AKP iktidarının bitmek bilmemesi sonucu içine düştüğümüz karamsarlık ortamında bir kahramanın ortaya çıkmasını beklemiyoruz belki ama cemaat gibi aktörlerden ya da ekonomik kriz gibi olaylardan hala umduğumuz şeyler var. Mehdi’yi beklemiyoruz belki ama daha kötüsü Deccal’i bekliyoruz.

***

“… Heilmann ve Coppi’den haber aldığımda elim kâğıdın üzerinde pelteleşecekti.

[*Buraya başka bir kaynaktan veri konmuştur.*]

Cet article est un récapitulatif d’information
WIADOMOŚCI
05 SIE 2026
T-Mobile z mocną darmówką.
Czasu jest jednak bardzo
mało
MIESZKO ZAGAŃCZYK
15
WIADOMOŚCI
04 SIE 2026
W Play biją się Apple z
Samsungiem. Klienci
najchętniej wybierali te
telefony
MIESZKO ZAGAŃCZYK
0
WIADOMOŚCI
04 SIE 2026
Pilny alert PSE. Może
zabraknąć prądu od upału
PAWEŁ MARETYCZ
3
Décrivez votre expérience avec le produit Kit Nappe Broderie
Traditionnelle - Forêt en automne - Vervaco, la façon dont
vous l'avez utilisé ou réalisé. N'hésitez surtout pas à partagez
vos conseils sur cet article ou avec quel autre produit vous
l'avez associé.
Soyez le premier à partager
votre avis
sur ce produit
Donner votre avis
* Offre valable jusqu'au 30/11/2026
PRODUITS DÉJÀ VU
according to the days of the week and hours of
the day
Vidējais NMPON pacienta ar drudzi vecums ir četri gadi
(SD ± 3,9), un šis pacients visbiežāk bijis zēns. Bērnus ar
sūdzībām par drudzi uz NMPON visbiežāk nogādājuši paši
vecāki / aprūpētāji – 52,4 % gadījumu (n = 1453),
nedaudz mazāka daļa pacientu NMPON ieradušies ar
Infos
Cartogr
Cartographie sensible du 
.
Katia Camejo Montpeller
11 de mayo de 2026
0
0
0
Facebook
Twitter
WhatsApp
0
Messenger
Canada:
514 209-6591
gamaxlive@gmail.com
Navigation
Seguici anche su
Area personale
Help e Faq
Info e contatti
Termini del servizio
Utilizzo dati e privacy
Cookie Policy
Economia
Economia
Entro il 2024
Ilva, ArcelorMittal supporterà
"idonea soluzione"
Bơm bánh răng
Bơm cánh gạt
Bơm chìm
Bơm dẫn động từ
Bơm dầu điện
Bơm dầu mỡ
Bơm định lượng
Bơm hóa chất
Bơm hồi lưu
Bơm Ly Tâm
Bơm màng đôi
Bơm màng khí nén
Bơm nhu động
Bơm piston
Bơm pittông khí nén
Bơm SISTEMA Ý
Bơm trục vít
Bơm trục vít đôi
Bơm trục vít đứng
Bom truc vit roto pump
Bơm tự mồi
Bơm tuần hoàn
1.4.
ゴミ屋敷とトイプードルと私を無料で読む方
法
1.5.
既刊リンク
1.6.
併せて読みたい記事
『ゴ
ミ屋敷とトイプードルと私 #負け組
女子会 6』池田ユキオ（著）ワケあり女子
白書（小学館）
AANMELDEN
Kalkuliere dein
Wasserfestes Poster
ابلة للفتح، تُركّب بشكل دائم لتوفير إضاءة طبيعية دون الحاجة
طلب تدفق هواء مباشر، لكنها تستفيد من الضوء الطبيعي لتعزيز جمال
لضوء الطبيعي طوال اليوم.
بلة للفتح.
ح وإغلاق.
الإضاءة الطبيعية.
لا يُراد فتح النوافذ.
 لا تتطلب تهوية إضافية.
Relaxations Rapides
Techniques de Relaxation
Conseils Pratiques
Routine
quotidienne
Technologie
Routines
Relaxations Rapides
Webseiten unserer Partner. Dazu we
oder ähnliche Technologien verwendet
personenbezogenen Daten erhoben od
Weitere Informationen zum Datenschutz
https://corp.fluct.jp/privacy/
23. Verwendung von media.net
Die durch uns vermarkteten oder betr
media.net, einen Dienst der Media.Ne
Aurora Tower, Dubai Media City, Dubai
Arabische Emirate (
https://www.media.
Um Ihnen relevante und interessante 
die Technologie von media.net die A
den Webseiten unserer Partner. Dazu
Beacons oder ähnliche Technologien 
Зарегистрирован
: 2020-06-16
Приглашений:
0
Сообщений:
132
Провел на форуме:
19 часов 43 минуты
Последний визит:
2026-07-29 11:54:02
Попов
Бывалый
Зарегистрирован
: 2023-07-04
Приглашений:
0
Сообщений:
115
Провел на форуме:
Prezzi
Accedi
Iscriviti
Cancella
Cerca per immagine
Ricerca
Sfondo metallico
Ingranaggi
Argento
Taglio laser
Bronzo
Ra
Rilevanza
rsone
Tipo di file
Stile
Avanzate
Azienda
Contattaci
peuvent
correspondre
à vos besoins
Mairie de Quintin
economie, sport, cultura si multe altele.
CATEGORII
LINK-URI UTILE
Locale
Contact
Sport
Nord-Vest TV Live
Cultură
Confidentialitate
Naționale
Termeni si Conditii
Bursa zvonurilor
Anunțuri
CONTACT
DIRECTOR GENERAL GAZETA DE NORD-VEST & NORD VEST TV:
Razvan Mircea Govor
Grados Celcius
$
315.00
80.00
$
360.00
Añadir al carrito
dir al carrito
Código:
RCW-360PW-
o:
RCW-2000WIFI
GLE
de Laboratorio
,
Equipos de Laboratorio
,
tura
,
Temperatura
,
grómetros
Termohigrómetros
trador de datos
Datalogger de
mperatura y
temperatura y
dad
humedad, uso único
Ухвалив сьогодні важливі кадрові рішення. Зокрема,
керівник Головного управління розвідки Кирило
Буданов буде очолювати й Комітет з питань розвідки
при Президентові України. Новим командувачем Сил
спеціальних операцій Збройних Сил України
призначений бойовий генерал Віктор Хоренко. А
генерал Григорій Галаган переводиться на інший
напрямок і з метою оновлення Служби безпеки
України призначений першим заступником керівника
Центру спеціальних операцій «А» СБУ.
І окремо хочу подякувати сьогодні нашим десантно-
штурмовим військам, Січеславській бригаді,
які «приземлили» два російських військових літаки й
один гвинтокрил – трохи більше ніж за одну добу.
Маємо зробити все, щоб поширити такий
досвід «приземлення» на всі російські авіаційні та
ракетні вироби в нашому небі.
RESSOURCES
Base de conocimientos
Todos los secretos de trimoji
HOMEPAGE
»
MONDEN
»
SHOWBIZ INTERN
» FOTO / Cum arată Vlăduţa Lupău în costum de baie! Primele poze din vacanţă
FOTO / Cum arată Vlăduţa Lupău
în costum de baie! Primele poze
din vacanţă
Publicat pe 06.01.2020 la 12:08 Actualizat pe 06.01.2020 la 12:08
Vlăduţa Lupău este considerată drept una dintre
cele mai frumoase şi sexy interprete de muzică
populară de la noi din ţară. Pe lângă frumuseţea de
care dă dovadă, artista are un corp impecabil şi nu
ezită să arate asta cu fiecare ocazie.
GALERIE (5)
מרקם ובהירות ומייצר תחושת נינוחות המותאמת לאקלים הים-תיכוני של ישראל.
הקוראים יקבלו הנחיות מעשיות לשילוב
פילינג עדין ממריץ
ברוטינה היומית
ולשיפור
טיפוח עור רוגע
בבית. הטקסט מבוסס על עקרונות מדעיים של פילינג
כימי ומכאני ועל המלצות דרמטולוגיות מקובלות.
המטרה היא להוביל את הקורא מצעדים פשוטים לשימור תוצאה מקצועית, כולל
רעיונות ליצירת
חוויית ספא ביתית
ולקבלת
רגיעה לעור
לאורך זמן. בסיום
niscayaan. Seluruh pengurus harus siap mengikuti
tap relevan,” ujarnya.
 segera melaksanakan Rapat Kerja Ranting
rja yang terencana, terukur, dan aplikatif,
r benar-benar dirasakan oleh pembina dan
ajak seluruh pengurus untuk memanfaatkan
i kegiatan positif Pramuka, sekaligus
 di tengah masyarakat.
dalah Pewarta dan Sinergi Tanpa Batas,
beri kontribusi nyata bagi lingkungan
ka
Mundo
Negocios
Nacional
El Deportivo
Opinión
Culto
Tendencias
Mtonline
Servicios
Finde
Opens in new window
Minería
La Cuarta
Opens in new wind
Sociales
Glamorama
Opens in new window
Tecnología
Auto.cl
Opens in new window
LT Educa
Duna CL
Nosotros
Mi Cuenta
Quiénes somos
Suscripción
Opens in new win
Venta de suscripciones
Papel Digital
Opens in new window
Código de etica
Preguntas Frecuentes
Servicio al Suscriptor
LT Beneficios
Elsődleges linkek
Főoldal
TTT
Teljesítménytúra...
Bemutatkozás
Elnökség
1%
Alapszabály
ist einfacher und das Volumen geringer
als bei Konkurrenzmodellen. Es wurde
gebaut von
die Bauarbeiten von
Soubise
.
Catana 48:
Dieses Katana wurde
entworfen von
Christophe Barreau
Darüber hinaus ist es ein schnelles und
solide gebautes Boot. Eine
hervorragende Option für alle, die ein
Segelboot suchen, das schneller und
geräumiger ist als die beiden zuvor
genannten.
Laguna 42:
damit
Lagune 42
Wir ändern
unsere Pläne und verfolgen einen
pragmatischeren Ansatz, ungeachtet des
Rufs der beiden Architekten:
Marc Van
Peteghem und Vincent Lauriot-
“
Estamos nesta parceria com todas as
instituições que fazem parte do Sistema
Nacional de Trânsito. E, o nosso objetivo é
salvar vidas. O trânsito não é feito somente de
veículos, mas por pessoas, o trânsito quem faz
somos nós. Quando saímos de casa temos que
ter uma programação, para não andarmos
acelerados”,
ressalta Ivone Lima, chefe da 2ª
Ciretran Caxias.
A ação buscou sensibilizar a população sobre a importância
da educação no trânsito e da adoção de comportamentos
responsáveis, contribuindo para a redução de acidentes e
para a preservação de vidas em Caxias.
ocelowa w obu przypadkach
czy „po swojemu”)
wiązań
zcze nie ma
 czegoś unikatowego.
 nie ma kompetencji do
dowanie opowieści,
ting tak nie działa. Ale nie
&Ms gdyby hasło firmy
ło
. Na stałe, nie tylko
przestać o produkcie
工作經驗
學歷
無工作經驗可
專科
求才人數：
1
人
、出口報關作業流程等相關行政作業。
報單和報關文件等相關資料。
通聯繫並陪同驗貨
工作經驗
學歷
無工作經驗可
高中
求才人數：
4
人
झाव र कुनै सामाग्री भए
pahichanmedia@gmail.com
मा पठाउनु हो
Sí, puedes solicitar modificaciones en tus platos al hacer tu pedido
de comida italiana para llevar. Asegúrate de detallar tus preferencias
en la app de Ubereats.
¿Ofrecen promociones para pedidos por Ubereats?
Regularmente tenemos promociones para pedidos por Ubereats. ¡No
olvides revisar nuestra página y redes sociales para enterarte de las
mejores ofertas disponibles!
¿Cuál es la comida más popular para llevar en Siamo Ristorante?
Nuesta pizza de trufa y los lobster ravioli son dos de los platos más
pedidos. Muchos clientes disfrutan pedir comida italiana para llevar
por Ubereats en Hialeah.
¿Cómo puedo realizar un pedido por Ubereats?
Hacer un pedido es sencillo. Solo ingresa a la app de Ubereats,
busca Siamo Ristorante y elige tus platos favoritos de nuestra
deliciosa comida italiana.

Oradan kalkıp frizlerin, toprağın oğullarının ve kızlarının onların mücadeleyle elde ettiklerini her seferinde elinden almak isteyen güçlere karşı ayaklandığı Pergamon frizlerinin önüne gidecektim, Coppi’nin anne babasını ve benim anne babamı tozun toprağın içinde görecektim, fabrikalardan, tersanelerden ve maden ocaklarından düdük sesleri ve uğultular gelecek, haznelerin çelik kapıları çarpacaktı, hapishane kapıları gümbürtüyle kapanacak, onların çevresini demir ökçeli çizmelerin şakırtıları saracak, makineli tüfeklerin takırtısı yükselecekti, taşlar havada uçuşacaktı, havaya ateş ve kan püskürecekti, sakallı yüzler, parlayan dişler, elyaf örgüsü miğferlerin altındaki solgun yüzler, hâlâ çocuksu genç yüzler hücuma kalkacak ve buharın içinde tekrar kaybolacaktı, ve uzun kavgalardan körleşmiş, yukarıya doğru hamle yapanlar da birbirlerinin üstüne çökecekler, birbirlerini boğup tepeleyeceklerdi, silahlarını sürükleyen yukarıdakilerin de birbirlerinin ezip parçaladığı gibi, ve Heilmann Rimbaud’dan dize okumuş olacaktı, ve Coppi manifestoyu zikretmiş olacaktı, ve hercümercin içinde bir boşluk belirecekti orada, herkesin elinin yeteceği yerde, ve onlar aşağıda birbirlerini bırakmadığı sürece, aslan pençesini görmeyeceklerdi, ve o boşluğu doldurmak üzere bildik biri çıkagelmeyecekti, onlar kendileri o tek hamleyi, üzerlerindeki, onları ezen korkunç baskıyı kaldırıp atacak o hareket için kollarını hız alarak savuracaklardı.”

Haziran’ın yıldönümü yaklaşırken aklımızda binlerce soru var. “Direnmenin Estetiği”nin bu müthiş kapanış pasajı bu sorular için bize yol gösteriyor: Yine baskı olacak, yine zulüm olacak, yine savaş olacak, yine yoksullar, ezilenler birbirlerine düşecekler. Beklenen kurtarıcı gelmeyecek. Ama emekçiler var, bilim var, sanat var, öfke var, umut var. İlle de umut var!